Il y a un épilogue à cette histoire. Les souverains espagnols n’allaient pas briller au cours du 17ème siècle par leur sagacité. Philippe IV d’Espagne (1621-1665) s’attacha, par une sorte de mercantilisme mal compris, à faire en sorte que les flux d’argent soient directement rapatriés vers l’Espagne, coupant ainsi la route naturelle de Lima ou du Mexique vers la Chine. Il attaqua durement la contrebande qui s’était mise en place suite à cette interdiction. C’est ce qui provoqua une grave pénurie d’argent côté chinois, avec un rebond à nouveau de la parité or / argent.
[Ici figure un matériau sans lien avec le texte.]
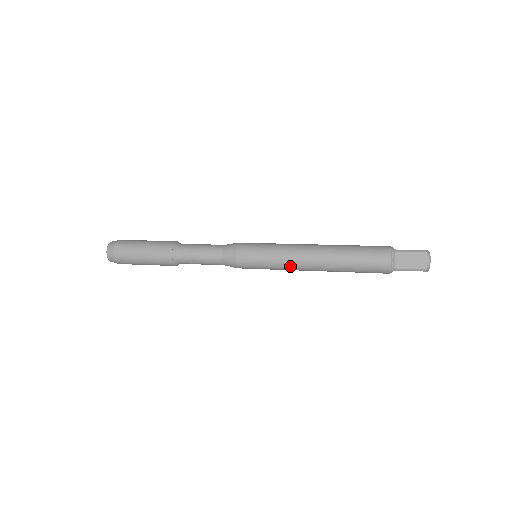
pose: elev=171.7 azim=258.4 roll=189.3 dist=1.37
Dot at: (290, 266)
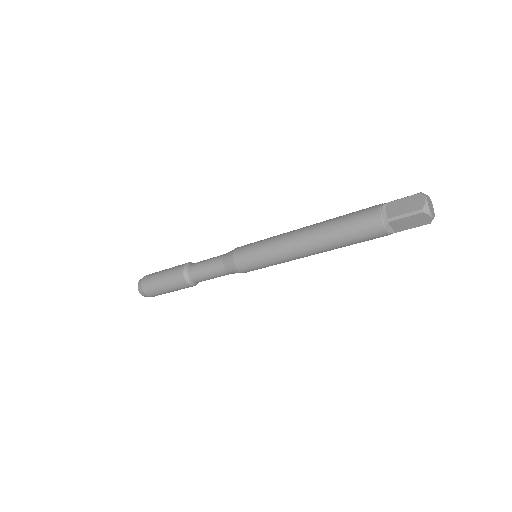
Dot at: (281, 250)
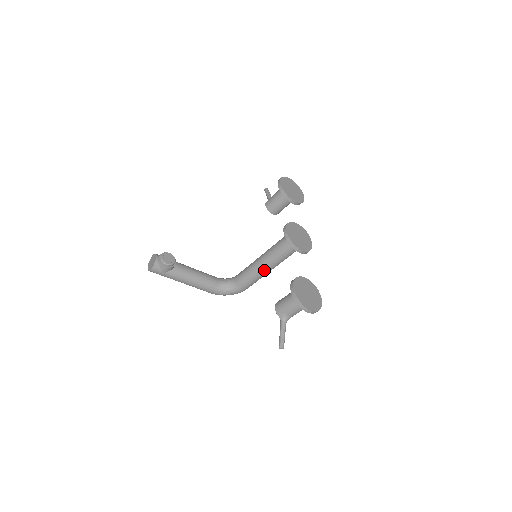
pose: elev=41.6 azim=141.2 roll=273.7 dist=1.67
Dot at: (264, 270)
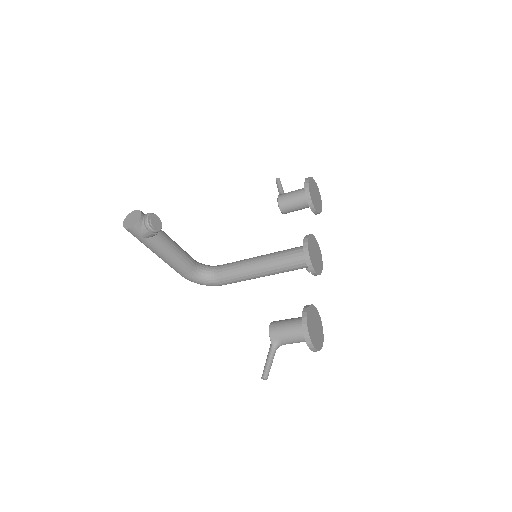
Dot at: (258, 274)
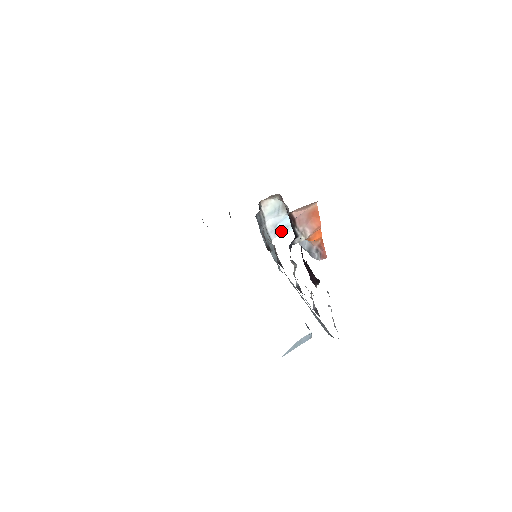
Les paysans continuaient à devoir payer leurs impôts en argent alors que leurs recettes étaient libellées en monnaie de cuivre, dont la valeur vis-à-vis de l’argent chutait considérablement. Certains historiens attribuent à la crise économique qui s’ensuivit les troubles politiques de la moitié du 17ème siècle, et finalement, au terme d’une guerre civile, la chute de la dynastie Ming. Il a fallu attendre le 18ème siècle, et notamment la montée massive des exportations de thé vers l’empire britannique – payables en argent, exigeaient les Chinois – pour retrouver la parité habituelle.

 

[1] Pour être précis, la Chine vendait aussi de l’or pour acheter l’argent. Que la parité or / argent reste à peu près constante n’empêchait pas à la fois or et argent d’affluer en Europe : le 16ème siècle fut l’une des périodes les plus inflationnistes de l’histoire européenne.

 

Cet article a été publié sur Vox-Fi le 21 novembre 2018.